War memorials are a tricky number in Berlin.  Arguably they’re a tricky number anywhere, from the statues to Confederate generals in the USA to our good ol’ fashioned breed of British colonialisers and racists (hello, Cecil Rhodes) celebrated across the UK.  In Berlin this is at least a conversation that has happened and is still happening, and bumping into the Soviet War Memorial – complete with Russian tanks on plinths – was a reminder of how history is still used so much to define our present day identities.

Brandenburg Gate sits at the end of a wide avenue through the Tiergarten, and the avenue had been used for a piss-up.  Tents stood wet and empty, waiting for the evening.  Kebab shops and more currywurst was waiting for a night of party, and while I couldn’t quite guess what the occassion was, I would have put reasonable money on it involving football, which made Germany crashing out a few days later extra rubbish.

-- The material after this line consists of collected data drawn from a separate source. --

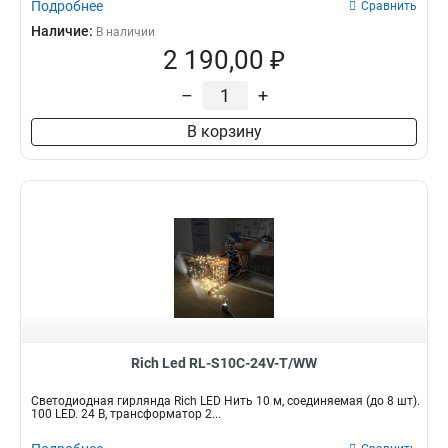
Подробнее
Сравнить
Наличие:
В наличии
2 190,00 ₽
–
+
В корзину
Rich Led RL-S10C-24V-T/WW
Светодиодная гирлянда Rich LED Нить 10 м, соединяемая (до 8 шт).
100 LED. 24 B, трансформатор 2...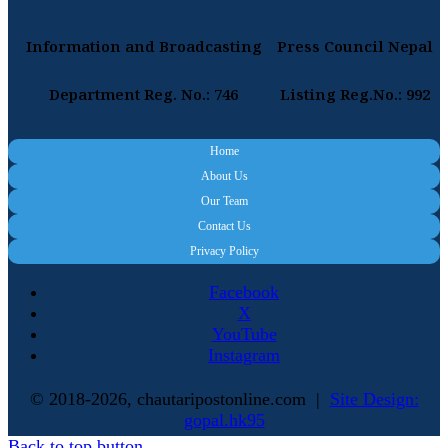
Information and Broadcasting
Press Council Nepal
Department Reg. No.: 746
Listing Reg.No.: 992
Home
About Us
Our Team
Contact Us
Privacy Policy
Facebook
X
YouTube
Instagram
© 2018-2026, chautaripostonline.com |
Site Design:
gopal.hk95
Back to top button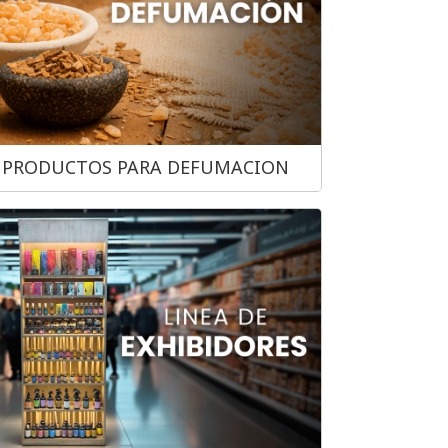
PRODUCTOS PARA DEFUMACION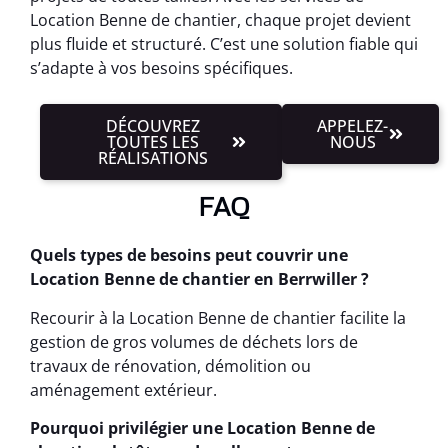
Location Benne de chantier, chaque projet devient
plus fluide et structuré. C’est une solution fiable qui
s’adapte à vos besoins spécifiques.
DÉCOUVREZ
APPELEZ-
TOUTES LES
NOUS
RÉALISATIONS
FAQ
Quels types de besoins peut couvrir une
Location Benne de chantier en Berrwiller ?
Recourir à la Location Benne de chantier facilite la
gestion de gros volumes de déchets lors de
travaux de rénovation, démolition ou
aménagement extérieur.
Pourquoi privilégier une Location Benne de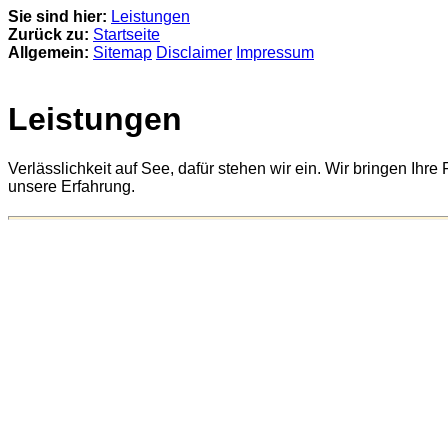
Sie sind hier:
Leistungen
Zurück zu:
Startseite
Allgemein:
Sitemap
Disclaimer
Impressum
Leistungen
Verlässlichkeit auf See, dafür stehen wir ein. Wir bringen Ihr
unsere Erfahrung.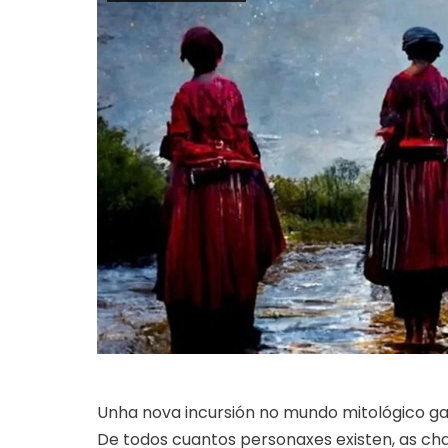
Unha nova incursión no mundo mitológico g
De todos cuantos personaxes existen, as 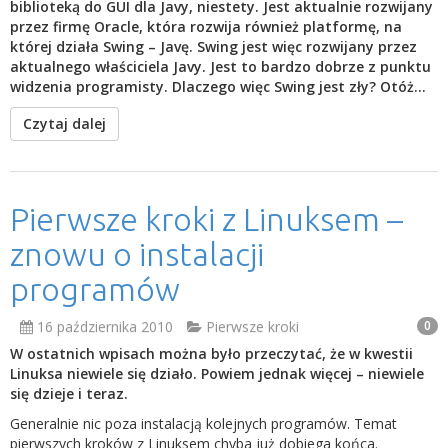
biblioteką do GUI dla Javy, niestety. Jest aktualnie rozwijany
przez firmę Oracle, która rozwija również platformę, na
której działa Swing – Javę. Swing jest więc rozwijany przez
aktualnego właściciela Javy. Jest to bardzo dobrze z punktu
widzenia programisty. Dlaczego więc Swing jest zły? Otóż…
Czytaj dalej
Pierwsze kroki z Linuksem –
znowu o instalacji
programów
16 października 2010
Pierwsze kroki
0
W ostatnich wpisach można było przeczytać, że w kwestii
Linuksa niewiele się działo. Powiem jednak więcej – niewiele
się dzieje i teraz.
Generalnie nic poza instalacją kolejnych programów. Temat
pierwszych kroków z Linuksem chyba już dobiega końca.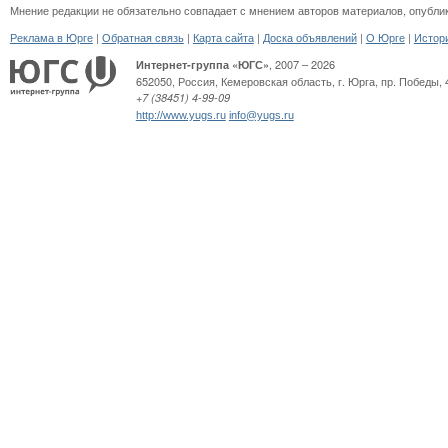
Мнение редакции не обязательно совпадает с мнением авторов материалов, опубли
|
|
|
|
|
Реклама в Юрге
Обратная связь
Карта сайта
Доска объявлений
О Юрге
Истор
, 2007 – 2026
Интернет-группа «ЮГС»
652050
,
Россия
,
Кемеровская область,
г. Юрга
,
пр. Победы, 
+7 (38451) 4-99-09
http://www.yugs.ru
info@yugs.ru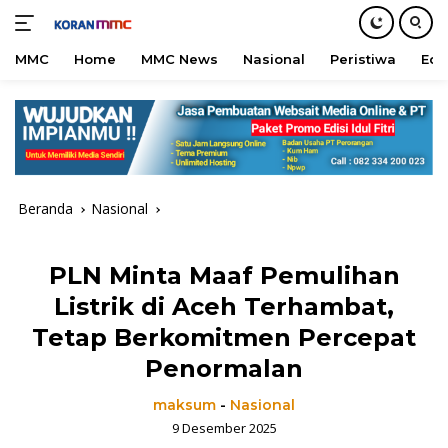
MMC
Home
MMC News
Nasional
Peristiwa
Edu
Langsung
ke
konten
Beranda
Nasional
PLN Minta Maaf Pemulihan
Listrik di Aceh Terhambat,
Tetap Berkomitmen Percepat
Penormalan
maksum
-
Nasional
9 Desember 2025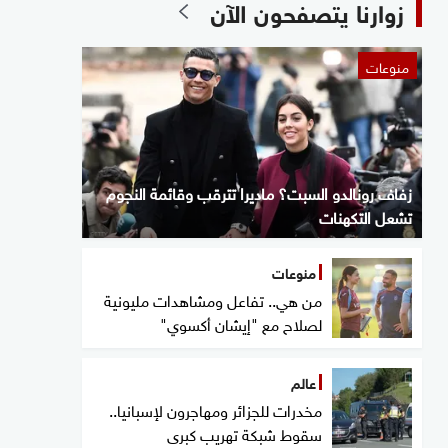
زوارنا يتصفحون الآن
منوعات
زفاف رونالدو السبت؟ ماديرا تترقب وقائمة النجوم
تشعل التكهنات
منوعات
من هي.. تفاعل ومشاهدات مليونية
لصلاح مع "إيشان أكسوي"
عالم
مخدرات للجزائر ومهاجرون لإسبانيا..
سقوط شبكة تهريب كبرى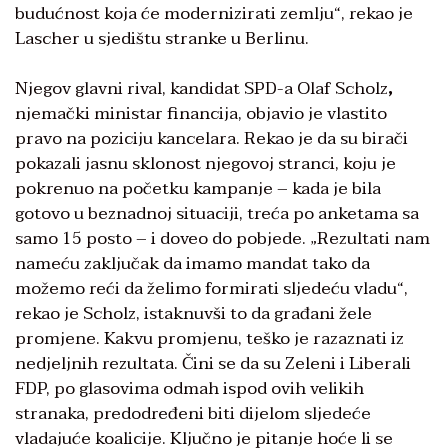
budućnost koja će modernizirati zemlju“, rekao je
Lascher u sjedištu stranke u Berlinu.
Njegov glavni rival, kandidat SPD-a Olaf Scholz
,
njemački ministar financija, objavio je vlastito
pravo na poziciju kancelara. Rekao je da su birači
pokazali jasnu sklonost njegovoj stranci, koju je
pokrenuo na početku kampanje – kada je bila
gotovo u beznadnoj situaciji, treća po anketama sa
samo 15 posto – i doveo do pobjede. „Rezultati nam
nameću zaključak da imamo mandat tako da
možemo reći da želimo formirati sljedeću vladu“,
rekao je Scholz, istaknuvši to da građani žele
promjene. Kakvu promjenu, teško je razaznati iz
nedjeljnih rezultata. Čini se da su Zeleni i Liberali
FDP, po glasovima odmah ispod ovih velikih
stranaka, predodređeni biti dijelom sljedeće
vladajuće koalicije. Ključno je pitanje hoće li se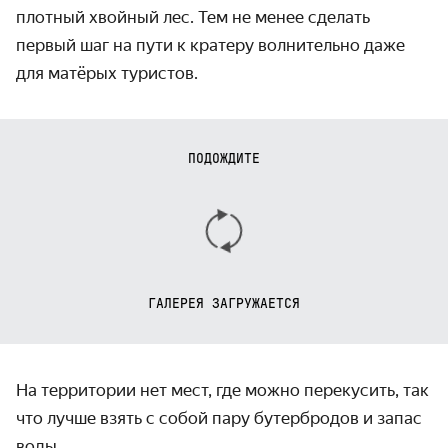
плотный хвойный лес. Тем не менее сделать
первый шаг на пути к кратеру волни­тельно даже
для матёрых туристов.
ПОДОЖДИТЕ
ГАЛЕРЕЯ ЗАГРУЖАЕТСЯ
На территории нет мест, где можно перекусить, так
что лучше взять с собой пару бутербродов и запас
воды.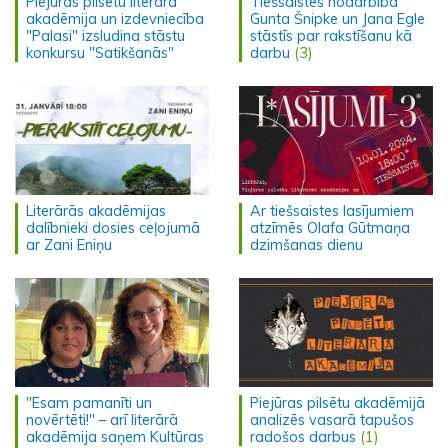
Piejūras pilsētu literārā
Tiešsaistes nodarbībā
akadēmija un izdevniecība
Gunta Šnipke un Jana Egle
"Palasi" izsludina stāstu
stāstīs par rakstīšanu kā
konkursu "Satikšanās"
darbu
(3)
Literārās akadēmijas
Ar tiešsaistes lasījumiem
dalībnieki dosies ceļojumā
atzīmēs Olafa Gūtmaņa
ar Zani Eniņu
dzimšanas dienu
"Esam pamanīti un
Piejūras pilsētu akadēmijā
novērtēti!" – arī literārā
analizēs vasarā tapušos
akadēmija saņem Kultūras
radošos darbus
(1)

Pass round to the other side of the gate, and there are a lot of tourists, umbrellas blowing away in the wind as they try to take photos of mostly themselves, and sometimes the surrounding government architecture – but mostly themselves.

Alas, no time to linger, as the evening was spent apologising for Brexit to a very polite room of sympathetic people.  Wandering home from that as the sun greyed out on the western horizon behind a tree-filled, low horizon, the city felt alive, interesting, full of voices, safe and able to change character within a moment – all things I like.

The following morning opened with torrential downpour, from which I hid in a cafe where the waiters were just a little too busy to indulge my German.  A huge construction site on the north of the river was pointed out to me by one of my hosts with a sad tut and shaking of her head: “They’re rebuilding a castle.  They don’t know what they going to put in it, though.  But they’re rebuilding anyway.”

Swinging past the Bundestag, I at least hoped they’d do something as impressive as German’s parliament building, with its mixture of the old and new, ideas about democracy built into the very design of the place.  Then north to Hauptbahnhof, not trusting in the bus drivers of Berlin to venture near Alexanderplatz except on a whim, through a teaming station of concrete and angles sat in the middle of what’s still an urban building site, and into the battle for the bus to Tegel.  Two over-full buses later and one driver who was rude in any language, I made it to the airport in time to watch a spontaneous Tango lesson in the departures lounge, and head home, ready for more adventure.